I’d like to take you through some basics before we get into the specifics.  If you are starting from scratch putting together a marketing strategy there is some very important groundwork to be laid.  First, on the agenda should be establishing a target market.  A target market could include thousands of people or even just a few.  It all depends on the product or service you provide.  The pitfall to establishing this market is you can sometimes cast too wide of a net.  It’s better to start small and then expand your audience. This gives you the opportunity to gain the credibility to make it easier to break into larger markets.

Secondly, you need to understand your strengths and weaknesses both as a company and as an individual or team.  If you have a team that is great in person but struggles to pick up the phone to make a sales call you don’t want your marketing strategy to rely on a strong call effort. On the other hand, if you’ve got a speed dialing, fast talking, sales machine that freezes up when they come face to face with a potential consumer you don’t want to focus your marketing efforts on in-person business to business sales.

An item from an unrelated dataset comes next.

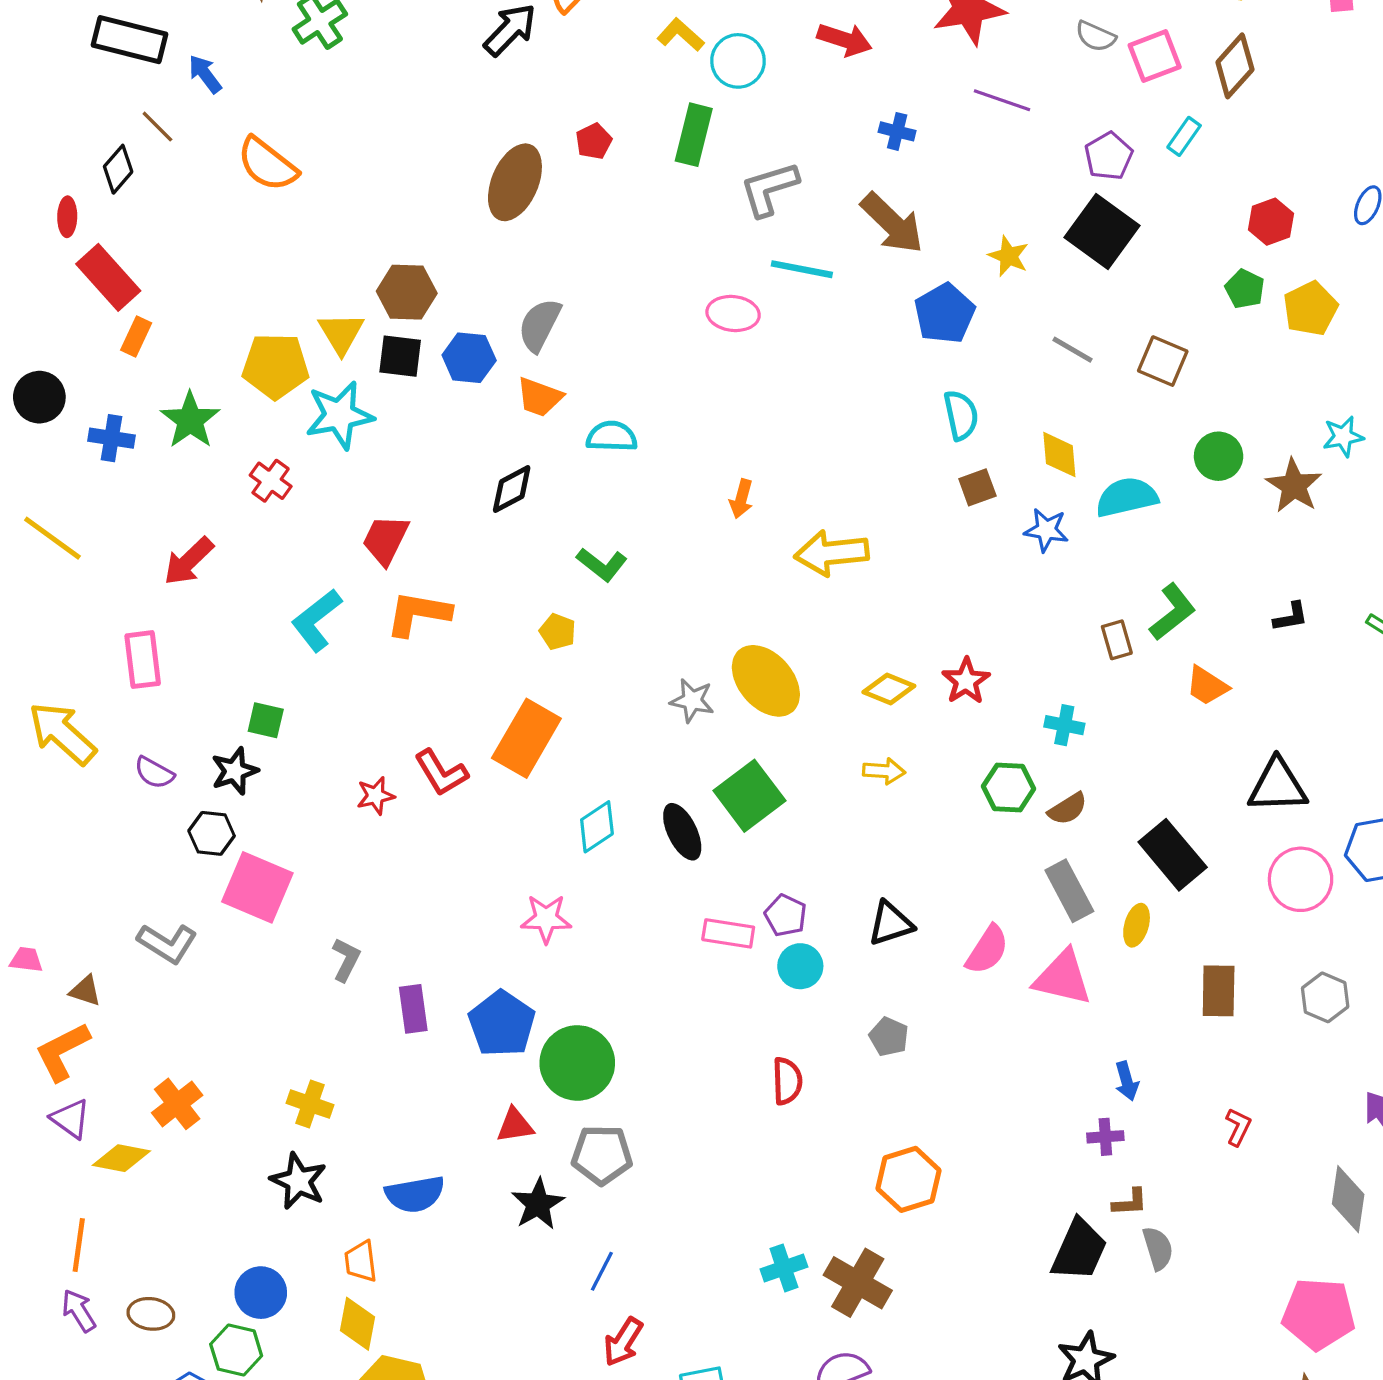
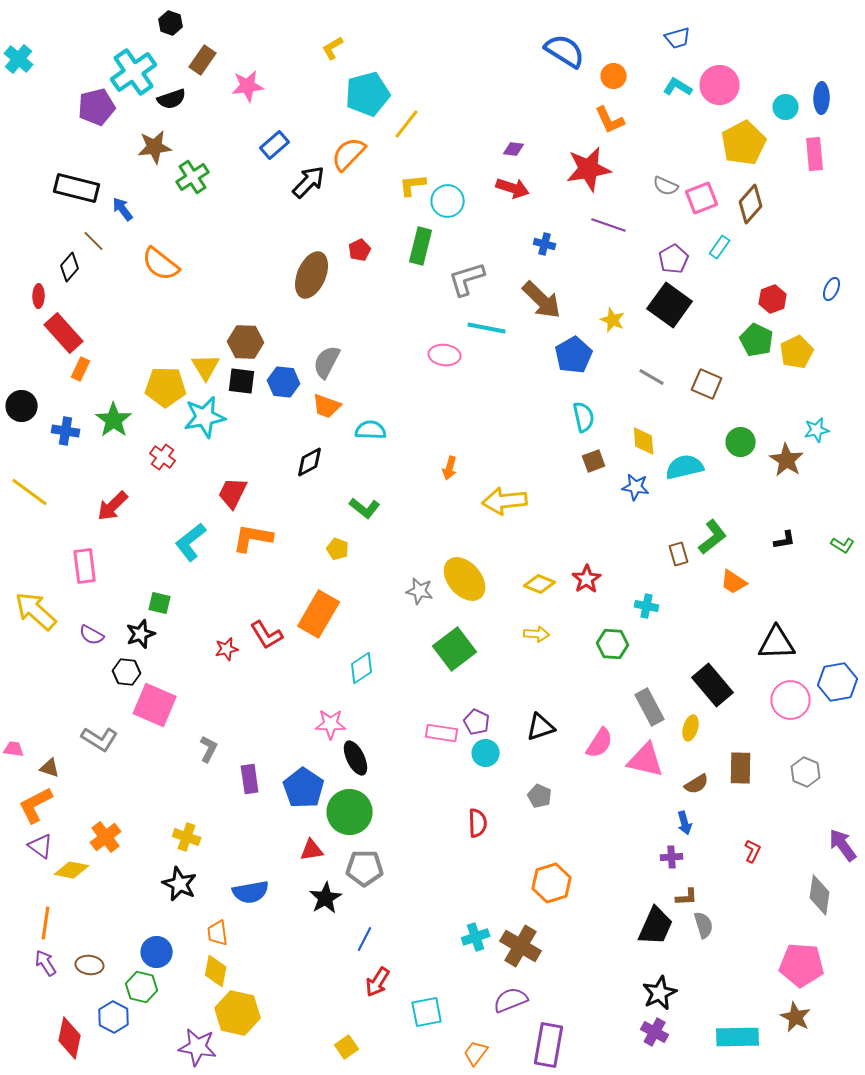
yellow L-shape: (681, 35) -> (413, 185), turned -48
green pentagon: (1245, 289) -> (757, 340), size x1.4
brown semicircle: (1068, 809) -> (697, 784), moved
black ellipse: (682, 832) -> (356, 758), moved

Now that you’ve established your target audience and how your team works best.  You now need to determine how your target audience gets their information.  If you have a new app that you are marketing to teens you aren’t going to use a snail mail campaign or a coupon in a Val-Pak to advertise your services because that’s not how Generation Z or Millenials get their information.  You would be posting on social media, blogging about it, or going directly to the schools to get the word out.  If you are selling AARP memberships though you would find much less success in using social media than you might see in sending a postcard or a discounted membership in a coupon mailer.

Your next step is customer relations.  You’ve started establishing a customer base but this will do you no good if they are dissatisfied or forgotten about. Again, assess how your customer base likes to receive information. Make sure you have consistent procedures in place to request feedback, offer promotions, and even establish a customer loyalty program.  Customer loyalty programs are one of the most efficient ways to increase repeat business.

One of the key components to marketing that is often missed or mislabeled is product research and pricing.  It’s important to know what the rest of the market is doing and how your product can be differentiated. You may find that the value it adds to the current market is discounted pricing, superior service,  or innovative technology.

With such a high level of competition in most markets, one distinguishing factor of a company tends to be whether or not they are socially responsible.  So don’t forget to pick a cause to be a part of or make sure you are present at community events.  People will often pay a higher price when they are local or connected to a worthy cause.  If you have both of these things going for you then you should be GOLDEN!